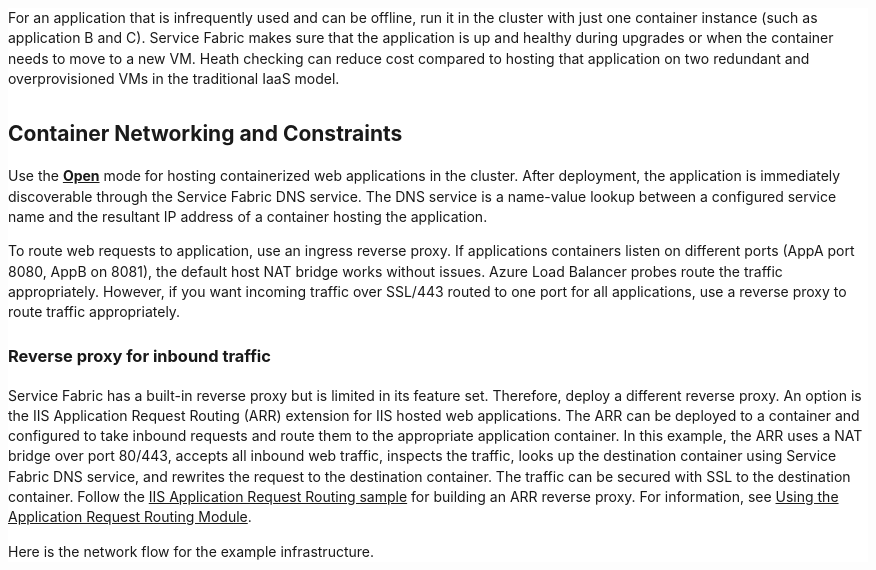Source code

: For an application that is infrequently used and can be offline, run it in the cluster with just one container instance (such as application B and C). Service Fabric makes sure that the application is up and healthy during upgrades or when the container needs to move to a new VM. Heath checking can reduce cost compared to hosting that application on two redundant and overprovisioned VMs in the traditional IaaS model.  

## Container Networking and Constraints
Use the [**Open**](#service-fabric-networking) mode for hosting containerized web applications in the cluster. After deployment, the application is immediately discoverable through the Service Fabric DNS service. The DNS service is a name-value lookup between a configured service name and the resultant IP address of a container hosting the application. 

To route web requests to application, use an ingress reverse proxy. If applications  containers listen on different ports (AppA port 8080, AppB on 8081), the default host NAT bridge works without issues. Azure Load Balancer probes route the traffic appropriately. However, if you want incoming traffic over SSL/443 routed to one port for all applications, use a reverse proxy to route traffic appropriately. 

### Reverse proxy for inbound traffic
Service Fabric has a built-in reverse proxy but is limited in its feature set.  Therefore, deploy a different reverse proxy. An option is the IIS Application Request Routing (ARR) extension for IIS hosted web applications. The ARR can be deployed to a container and configured to take inbound requests and route them to the appropriate application container. In this example, the ARR uses a NAT bridge over port 80/443, accepts all inbound web traffic, inspects the traffic, looks up the destination container using Service Fabric DNS service, and rewrites the request to the destination container. The traffic can be secured with SSL to the destination container. Follow the [IIS Application Request Routing sample](https://github.com/MicrosoftDocs/Virtualization-Documentation/tree/master/windows-container-samples/iis-arr) for building an ARR reverse proxy. For information, see [Using the Application Request Routing Module](/iis/extensions/planning-for-arr/using-the-application-request-routing-module).

Here is the network flow for the example infrastructure.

_ _ _ _ _ _ _

Description of the task: Return each record as written, minus its images.

Solved exercise:
Source code

: For an application that is infrequently used and can be offline, run it in the cluster with just one container instance (such as application B and C). Service Fabric makes sure that the application is up and healthy during upgrades or when the container needs to move to a new VM. Heath checking can reduce cost compared to hosting that application on two redundant and overprovisioned VMs in the traditional IaaS model.  

## Container Networking and Constraints
Use the [**Open**](#service-fabric-networking) mode for hosting containerized web applications in the cluster. After deployment, the application is immediately discoverable through the Service Fabric DNS service. The DNS service is a name-value lookup between a configured service name and the resultant IP address of a container hosting the application. 

To route web requests to application, use an ingress reverse proxy. If applications  containers listen on different ports (AppA port 8080, AppB on 8081), the default host NAT bridge works without issues. Azure Load Balancer probes route the traffic appropriately. However, if you want incoming traffic over SSL/443 routed to one port for all applications, use a reverse proxy to route traffic appropriately. 

### Reverse proxy for inbound traffic
Service Fabric has a built-in reverse proxy but is limited in its feature set.  Therefore, deploy a different reverse proxy. An option is the IIS Application Request Routing (ARR) extension for IIS hosted web applications. The ARR can be deployed to a container and configured to take inbound requests and route them to the appropriate application container. In this example, the ARR uses a NAT bridge over port 80/443, accepts all inbound web traffic, inspects the traffic, looks up the destination container using Service Fabric DNS service, and rewrites the request to the destination container. The traffic can be secured with SSL to the destination container. Follow the [IIS Application Request Routing sample](https://github.com/MicrosoftDocs/Virtualization-Documentation/tree/master/windows-container-samples/iis-arr) for building an ARR reverse proxy. For information, see [Using the Application Request Routing Module](/iis/extensions/planning-for-arr/using-the-application-request-routing-module).

Here is the network flow for the example infrastructure.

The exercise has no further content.